Sur plusieurs centaines de missions accomplies par notre cabinet en matière de structures locales d’eau et d’assainissement, c’est peu. Mais dans ma vie, ces 7 à 18 missions revêtent une grande importance.
Pourquoi vous parler de ces syndicats ? Ou de ces départements ou communautés (car parfois nous avons porté cela à l’échelle de très grandes communautés) ? Parce que c’est passionnant. Parce qu’est entièrement du sur-mesure.
Rencontrer les élus. Les cadres. A quelle échelle organiser les services ? A quel niveau mettre en place des astreintes ? Comment faire pour que les élus locaux de terrain restent les décideurs du quotidien zone par zone ?
Pour ce qui doit être plus centralisé, que faire au niveau du centre technique, du syndicat ?
Comment sécuriser que ce qui sera bâti sera conforme aux engagements pris, dans la durée ? Comment pérenniser tel ou tel financement (notamment départemental) ? Le système est-il adapté à un fonctionnement en régie ? Ou en DSP voire en marchés publics ?
Parfois, la solution sera un syndicat mixte à deux échelons, voire à trois. Voire un emboîtement de syndicats avec quelques garanties juridiques. Et pourquoi pas, pour certains montages, une SPL ou une SEMOP ?
Les débats peuvent être vifs en ces domaines. Mais il n’est aucun antagonisme qui ne puisse, avec un accompagnement par étapes, où chacun voit ses demandes ou ses inquiétudes prises en compte, être dépassé.
Ensuite, il y a la réalisation, et la vie de la structure. Avec l’importance de croître par étapes pour éviter la surchauffe. Avec un besoin d’ajustements en termes de RH, de finances, de facturation, de services techniques. L’art managérial, à ce stade, s’avère déterminant. Le juriste, à ce stade, peut tout au plus en rappeler l’importance et d’aider à en permettre l’accomplissement.
Certaines structures — la plupart — ont décollé et sont aujourd’hui des exemples reconnus au niveau national.
D’autres sont restées modestes, mais presque toujours parce que le choix local a été de construire une solution légère et souple, ce qui était sans doute légitime et, de toute manière, démocratiquement, doit être considérée comme telle.
En tous cas, ces succès sont, avant tout, celui des élus et des cadres de ces territoires et je suis fier pour eux et leurs territoires.
Quand je vois certaines de ces structures être plébiscitées par leurs territoires et réussir à relever les défis, énormes, des cycles de l’eau en ce XXIe siècle… j’avoue aussi, in petto, ressentir du plaisir à avoir aidé à cela.
J’ai 58 ans.
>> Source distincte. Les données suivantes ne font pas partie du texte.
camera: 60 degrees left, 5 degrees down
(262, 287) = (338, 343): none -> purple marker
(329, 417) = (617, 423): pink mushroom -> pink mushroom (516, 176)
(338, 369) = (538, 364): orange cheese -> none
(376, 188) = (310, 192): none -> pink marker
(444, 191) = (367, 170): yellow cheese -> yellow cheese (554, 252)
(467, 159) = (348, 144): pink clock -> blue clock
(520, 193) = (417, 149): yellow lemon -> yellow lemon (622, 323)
Il y a 20 ans, de telles fiertés, peut-être déplacées, m’aidaient à avoir confiance en moi-même. Aujourd’hui, elles me permettent de regarder en arrière et de regarder ce qui a été accompli avec satisfaction, avec une forme de sérénité sur l’utilité de tout ce temps passé.
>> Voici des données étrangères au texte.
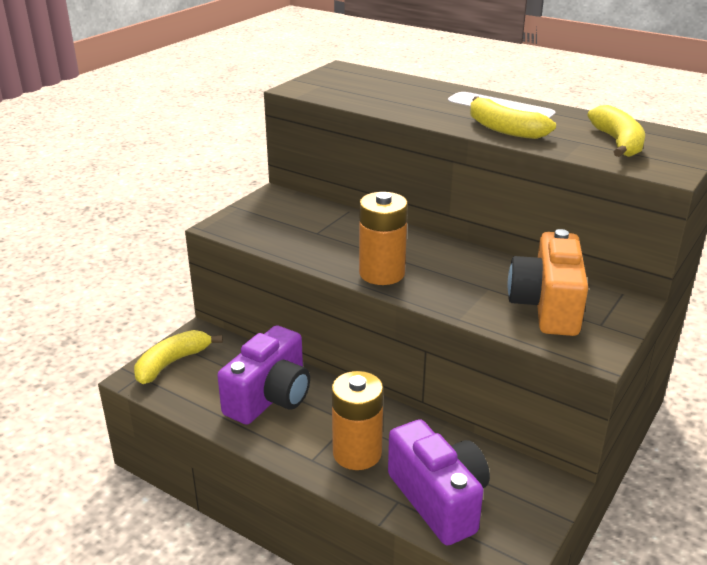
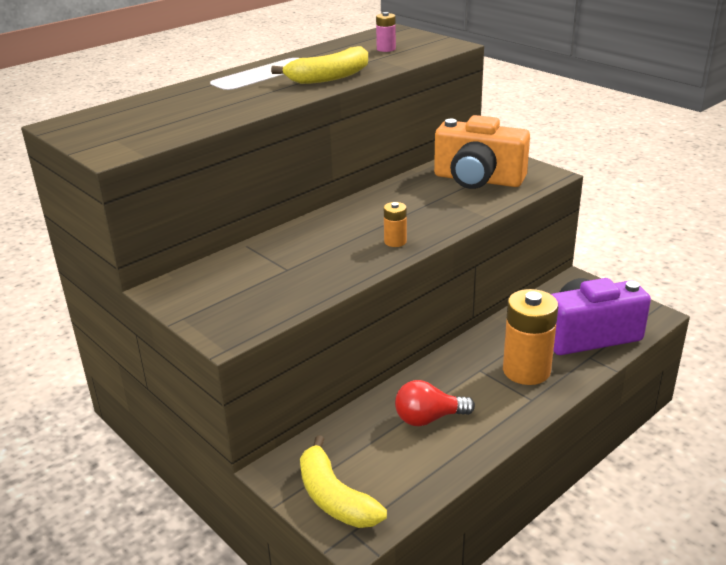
camera: 75 degrees left, 0 degrees up
(270, 397) = (428, 418): purple camera -> red light bulb
(382, 273) = (395, 242): orange battery -> orange battery, size x0.47
(618, 143) = (386, 49): yellow banana -> pink battery

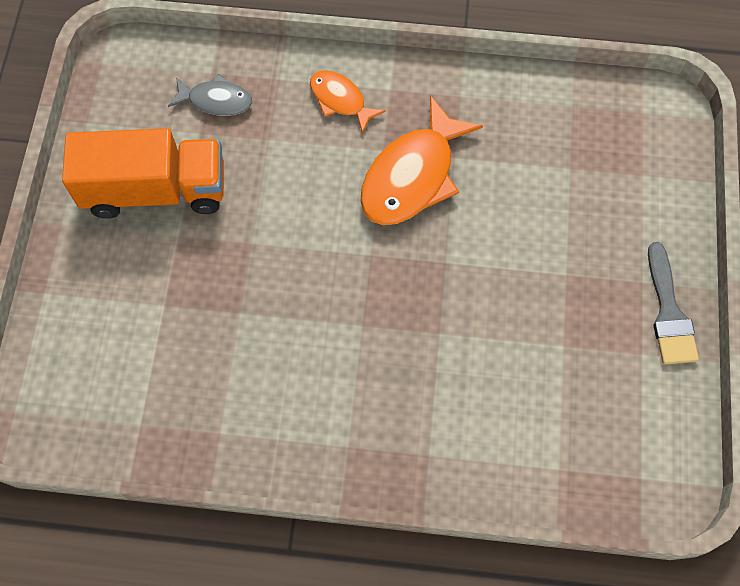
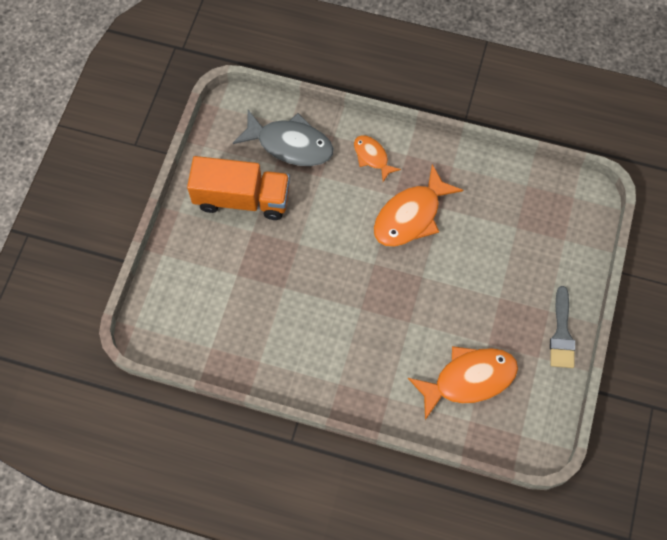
camera: 10 degrees right, 0 degrees up
(216, 100) = (290, 144): grey fish -> grey fish, size x1.80
(545, 405) = (469, 379): none -> orange fish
Aujourd’hui, d’autres projets émergent.
Dans des départements ou des régions où les défis de l’eau s’avèrent encore plus complexes qu’il y a dix ou vingt ans. Ici ou là, avec notre cabinet assez souvent, diverses solutions sont sur le point d’être bâties, en s’inspirant parfois des succès et des échecs des autres territoires, mais presque toujours avec des démarches novatrices, réellement sur-mesure.
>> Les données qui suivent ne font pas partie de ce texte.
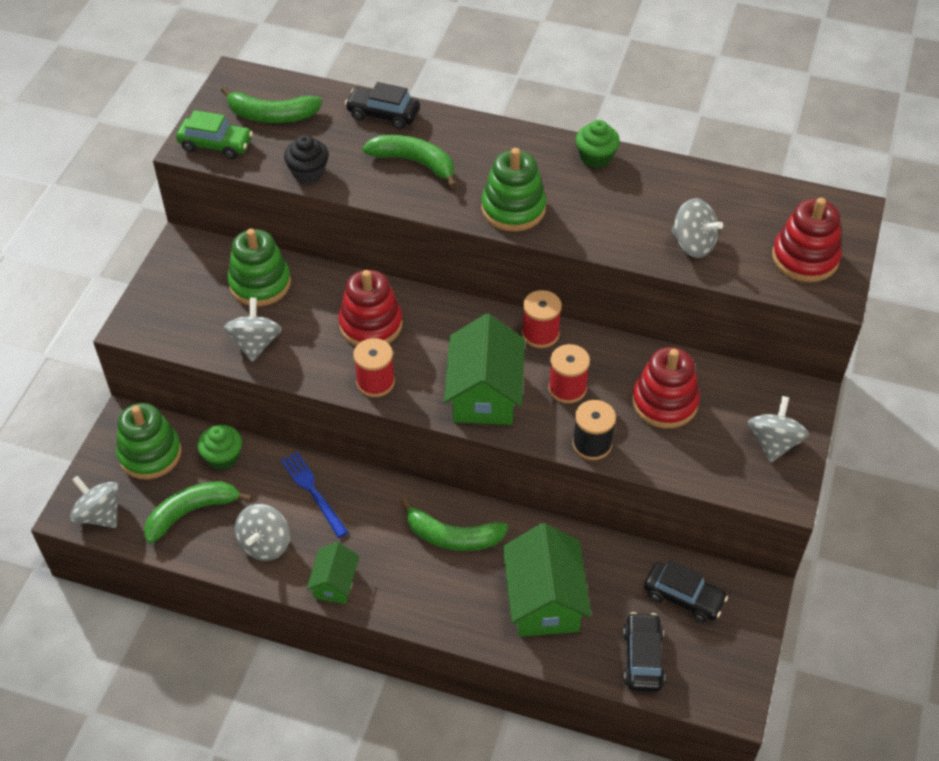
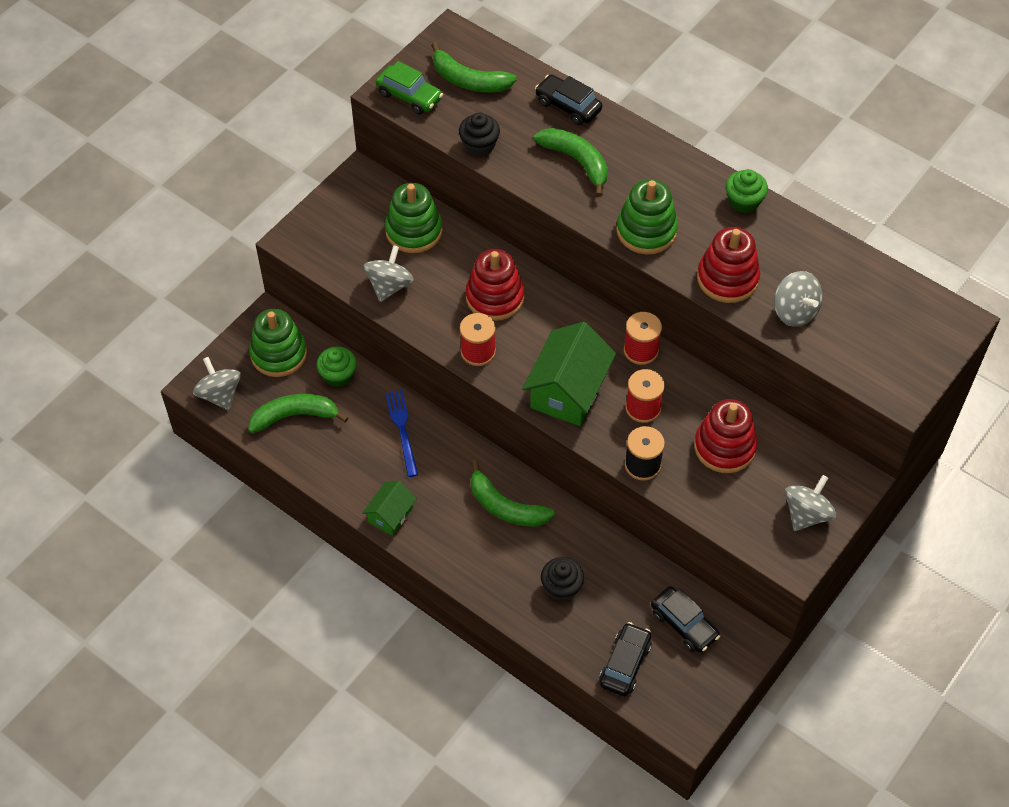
camera: 20 degrees right, 5 degrees up
(265, 544) = (345, 463): grey spinning top -> none
(544, 600) = (561, 587): green house -> black cupcake
(805, 258) = (892, 355): red stacking toy -> red stacking toy (727, 278)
Et c’est ainsi que la décentralisation réussit : par des solutions bâties sur mesure, par les élus et les cadres territoriaux, en fonction des choix du territoire. Ne serait-ce qu’en termes d’appropriation et de libération des énergies, cela fonctionne toujours mieux, que les réformes, même les meilleures, imposées d’en haut, nationalement et uniformément, à toute la diversité de notre vieux pays.